I just returned from the 2008 Orchid Symposium at the Minnesota Landscape Arboretum. We had five excellent presentations, and I picked up two well grown plants from the proprietor of Enlightened Orchids, "Steve Jobs". His presentation was interesting and full of useful information. I even think he did a slightly better job than his "predecessor", Ernie Gemeinhart.oke:

I purchased a compact, chunky wonder of a plant in bud: Paph Arnold Klehm, and a neat little Paph spicerianum. (I always have room for one more spicerianum!) Both are great, healthy plants.


----------



## Candace (Mar 9, 2008)

Steve is a hottie isn't he?


----------



## cyp8472 (Mar 9, 2008)

I just had a blast at the 2008 orchid symposium and I got to say one of the highlights was meeting Ernie.

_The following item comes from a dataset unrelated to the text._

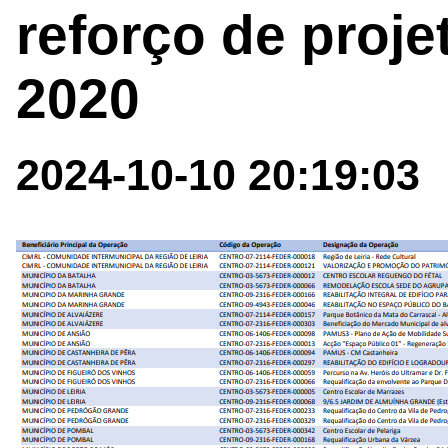
reforço de proje
2020
2024-10-10 20:19:03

Very nice guy who was always willing to answer any questions very thoroughly. His presentation was very informative and surprisingly kept my young mind on the presentaion the whole time.:clap: Heck I would listen to it again because I know it wouldn't be the same one. His plants were spectacular and I had to again spend way to much on plants I shouldn't.:drool: All paphs. so it wasn't a total waste. I highly recommend his plants after seeing and buying some. He even had time to pitch slipper talk in our conversation, gave me a fancy card and everything.

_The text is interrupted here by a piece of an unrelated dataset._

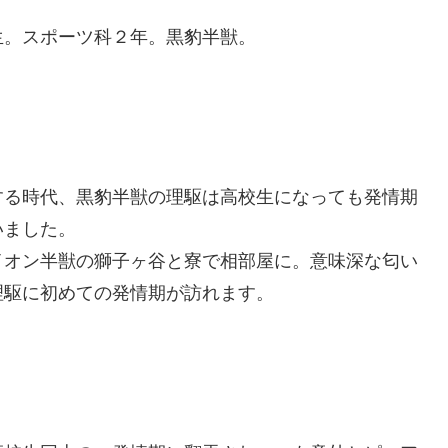
。スポーツ科２年。黒豹半獣。
る時代、黒豹半獣の理駆は高校生になっても発情期
いました。
オン半獣の獅子ヶ谷と寮で相部屋に。意味深な匂い
理駆に初めての発情期が訪れます。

Funny thought occurred and sorry if this offends, but during the entire time I met him and listened to him speak I kept on thinking he was the Dane Cook of orchids. Seriously watch one of his stand ups or movies and put an orchid twist on that and that is him. Even kind of looks like him.:rollhappy:


----------



## Elena (Mar 9, 2008)

paphreek said:


> the proprietor of Enlightened Orchids, "Steve Jobs". His presentation was interesting and full of useful information. I even think he did a slightly better job than his "predecessor", Ernie Gemeinhart.oke:



:rollhappy:


----------



## Heather (Mar 9, 2008)

Was Richard there? 

(honestly, I don't know what gets into me some days...or doesn't...)

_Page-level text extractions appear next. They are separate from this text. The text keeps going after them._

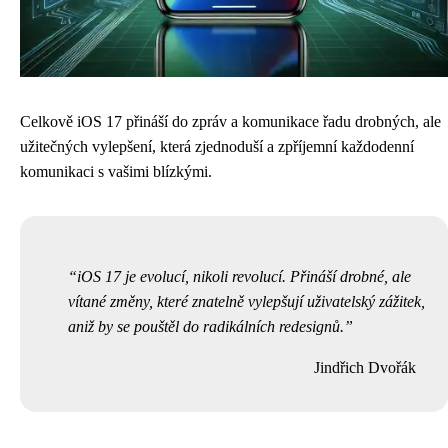
Celkově iOS 17 přináší do zpráv a komunikace řadu drobných, ale
užitečných vylepšení, která zjednoduší a zpříjemní každodenní
komunikaci s vašimi blízkými.
iOS 17 je evolucí, nikoli revolucí. Přináší drobné, ale
vítané změny, které znatelně vylepšují uživatelský zážitek,
aniž by se pouštěl do radikálních redesignů.
Jindřich Dvořák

Nice JOB, Steve. :clap: Way to multi-task!


----------



## Ernie (Mar 10, 2008)

cyp8472 said:


> Funny thought occurred and sorry if this offends, but during the entire time I met him and listened to him speak I kept on thinking he was the Dane Cook of orchids. Seriously watch one of his stand ups or movies and put an orchid twist on that and that is him. Even kind of looks like him.:rollhappy:



I'll take that as a compliment!!! Should I swear even more Cyp####???  Maybe when I do repotting demos, I should make folks stick dollar bills in the edge of the pot to encourage the plant to unpot??? I try to put a goofy edge on my talks- keeps folks awake. I'm never fresh-shaven either a la Dane Cook... well even if I am, it never looks like it. Even have those twelve blade razors... I digress... 

-Steve Jobs (Ernie)


----------



## cyp8472 (Mar 10, 2008)

Ernie said:


> I'll take that as a compliment!!! Should I swear even more Cyp####???  Maybe when I do repotting demos, I should make folks stick dollar bills in the edge of the pot to encourage the plant to unpot??? I try to put a goofy edge on my talks- keeps folks awake. I'm never fresh-shaven either a la Dane Cook... well even if I am, it never looks like it. Even have those twelve blade razors... I digress...
> 
> -Steve Jobs (Ernie)



You should, he is a very funny guy as are you. I thoroughly enjoyed the presentation because it did have that goofy edge that kept me hooked. I haven't seen that at any orchid presentation and was very refreshing.:clap:


----------